Even with all the important logic on the server, it is necessary to design the workflows to account for other risks
If the app follows the guidelines mentioned above, it does not matter if the client-side app is tampered with on an attacker's device. He or she will not be able to do anything other than what the user credentials they have would allow them to do via the official client-side app.
But if a real user device is rooted, malware will be able to:
- bypass rooted device detection;
- capture user credentials;
- redirect the user to a false page;
- redirect the user to a false app;
- remote control the device;
Those attacks are not very common. Those are difficult because usually require the user to do complicated procedures. But if the product is expensive or the information is too sensitive, those attacks must be taken seriously.
If your concern is because your "salespeople" deal with expensive products in which losses are large and not easily recoverable, you must consider secondary barriers such as:
- supervisor validation on larger operations;
- validate the delivery address with several external databases;
- improve tracking of the deliveries;
- impose time constraints on deliveries according to the risk.

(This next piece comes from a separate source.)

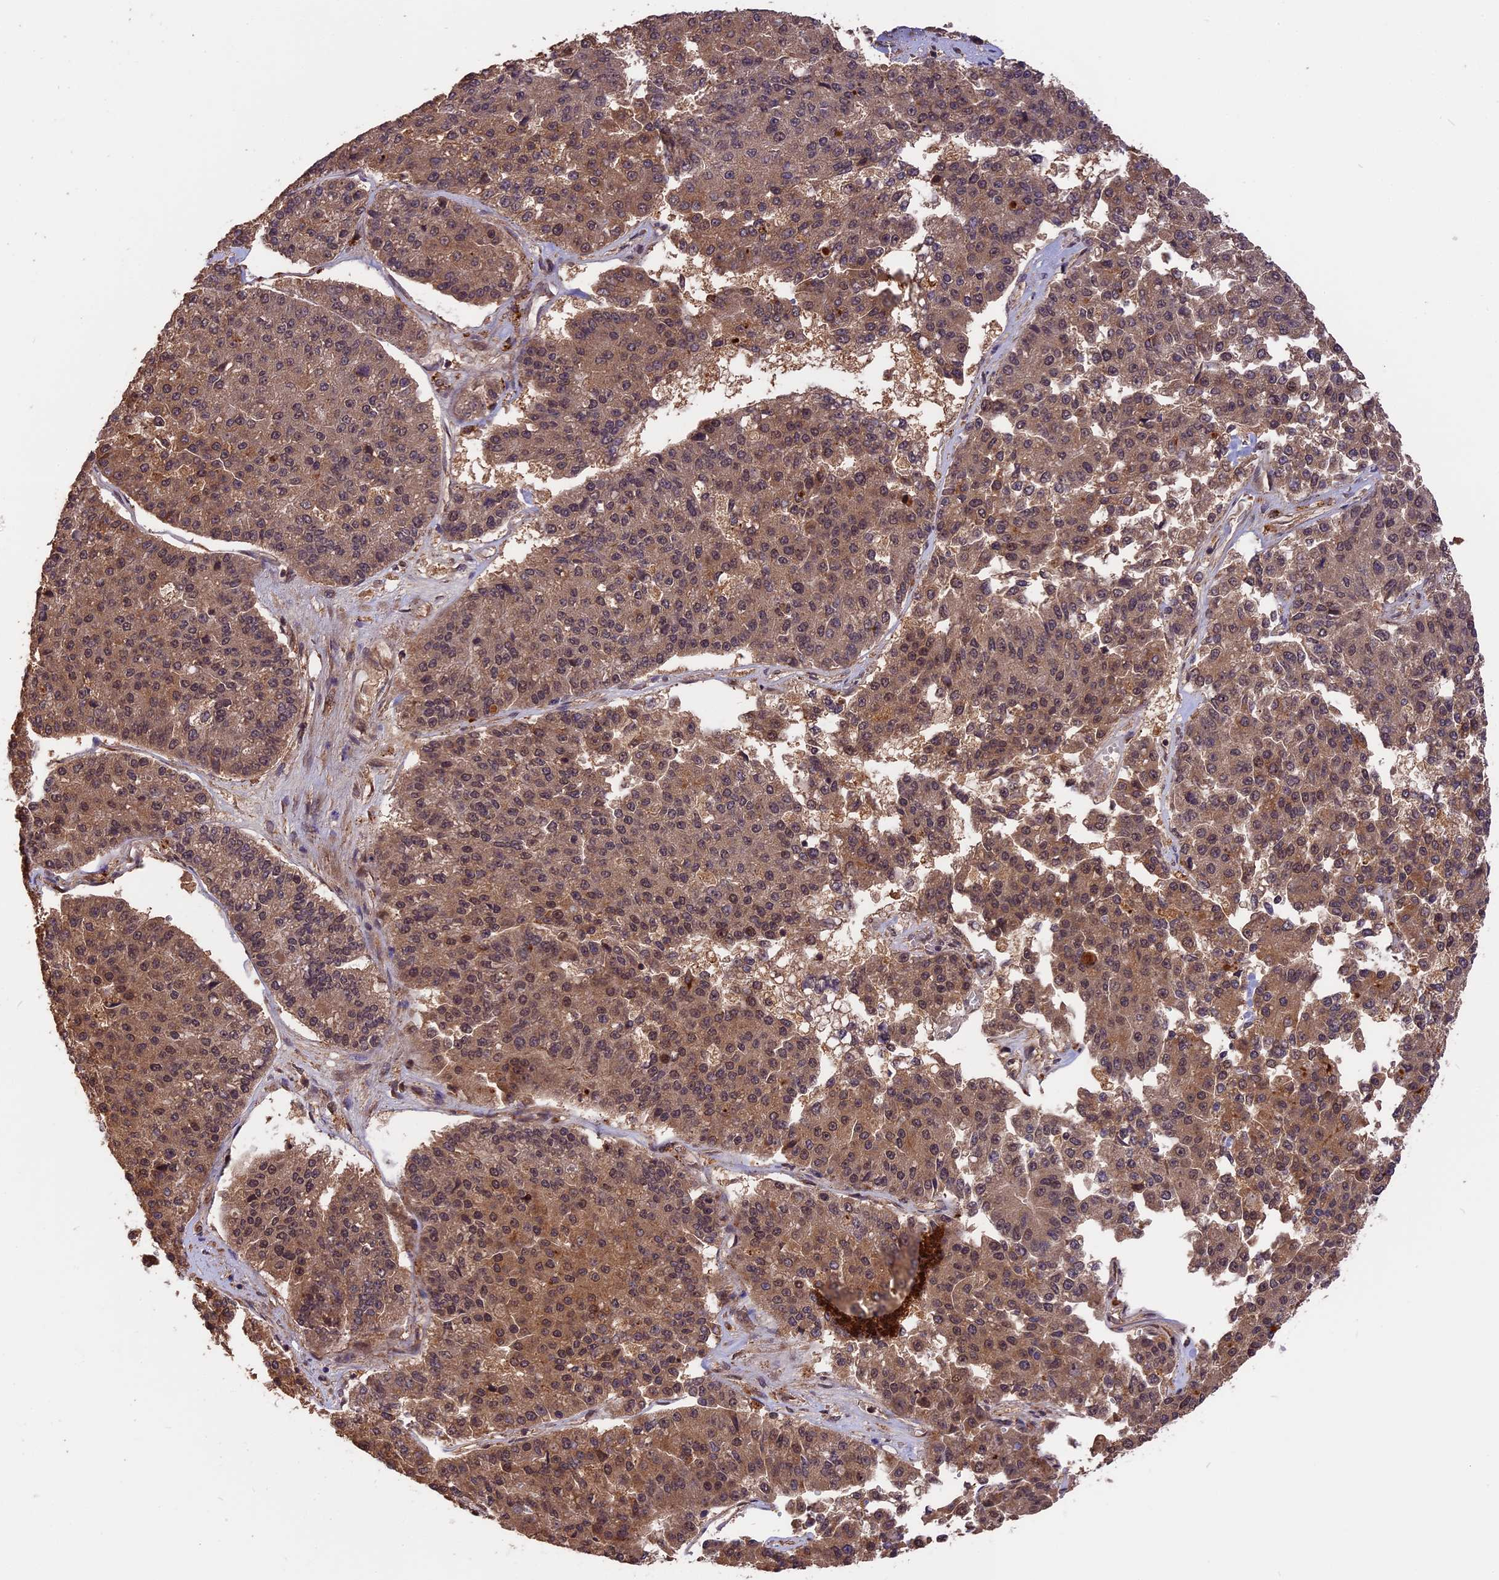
{"staining": {"intensity": "moderate", "quantity": ">75%", "location": "cytoplasmic/membranous,nuclear"}, "tissue": "pancreatic cancer", "cell_type": "Tumor cells", "image_type": "cancer", "snomed": [{"axis": "morphology", "description": "Adenocarcinoma, NOS"}, {"axis": "topography", "description": "Pancreas"}], "caption": "Immunohistochemistry image of neoplastic tissue: pancreatic cancer (adenocarcinoma) stained using immunohistochemistry (IHC) reveals medium levels of moderate protein expression localized specifically in the cytoplasmic/membranous and nuclear of tumor cells, appearing as a cytoplasmic/membranous and nuclear brown color.", "gene": "ESCO1", "patient": {"sex": "male", "age": 50}}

If this still not enough, you may choose to provide a company-owned device that is locked to prevent external app installation and have the USB locked only to charge. I know a few people that walk around with three corporate phones of different companies all the time: it is still a thing.
Develop good logs and monitor them
Monitoring is also a good strategy to avoid many losses. Backtracking the losses on the logs allows better understanding on how they happen and what have failed, propose changes to the products or at least monitor that situations to get early warnings of similar situations on the future.
If the logs are detailed enough, there are techniques of behavior biometry that are easy to implement and can detect many kinds of intrusions and some kinds of operational mistakes early enough to prevent losses.
You have a desktop version?
When you said "We have a mobile version of the product", it sounded like you have another. Do you have a desktop version? Desktop operating systems are rooted by default and there is no app isolation. If you can live with a desktop version, you probably do not even need root detection in the first place.
It is a good thing to continuously improve security, and you should do it, but you can expect the mobile version to be safer than the desktop one unless you make a horrible mistake in the new development.